# Black blue green algae?



## sketch804 (May 27, 2007)

SO i was wondering if anyone has ever seen BLACK Blue/green Algae??  i found some on my substrate 2x now and i think one reason is because i have a lot of Flourish Black Sand mixed with a little bit of regular sized aquarium rocks and i think it just wasn't turned cleaned with the "wand" thing. but the reason i call it blue green algae is because it grows like it sort of blankets it but it stays low to the substrate.
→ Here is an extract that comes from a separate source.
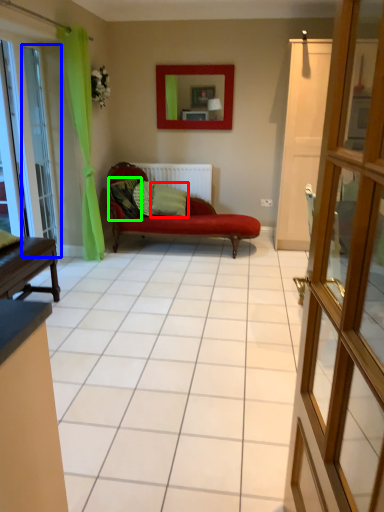
Question: Which is nearer to the pillow (highlighted by a red box)? glass door (highlighted by a blue box) or pillow (highlighted by a green box).

Choices:
 (A) glass door
 (B) pillow

Answer: (B)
So i was just wondering if anyone has ever seen this??? oh and i have seen some on my Java fern wendlove that's attached to the top of my driftwood near the lights..but i cant find any info on this one. i do have a little bit of regular blue green algae i found in my tank last night but it looks normal green. thanks!


----------



## inkslinger (Jan 1, 2005)

http://www.plantedtank.net/forums/algae/20172-excel-treatment-bba-experiences.html
http://www.gpodio.com/h2o2.asp
http://www.theplantedtank.co.uk/algae.htm
http://aquariumalgae.blogspot.com/


----------



## OTPT (Sep 27, 2010)

Yes, one of them is Phormidium.
http://ecan.govt.nz/news-and-notices/news/pages/phormidium-inspections-220110.aspx


----------



## OTPT (Sep 27, 2010)

Double posts.


----------



## sketch804 (May 27, 2007)

hmm thanks alot! and it sux cause i also have alot of green and brown string algae taking over my tank with the BGA..ugh i think I'm bout to just tear up my entire tank and start over because it has become too much to deal with and i dont know how to get rid of it..even after several massive tank changes it has no affect..oh well thanks for the advice!


----------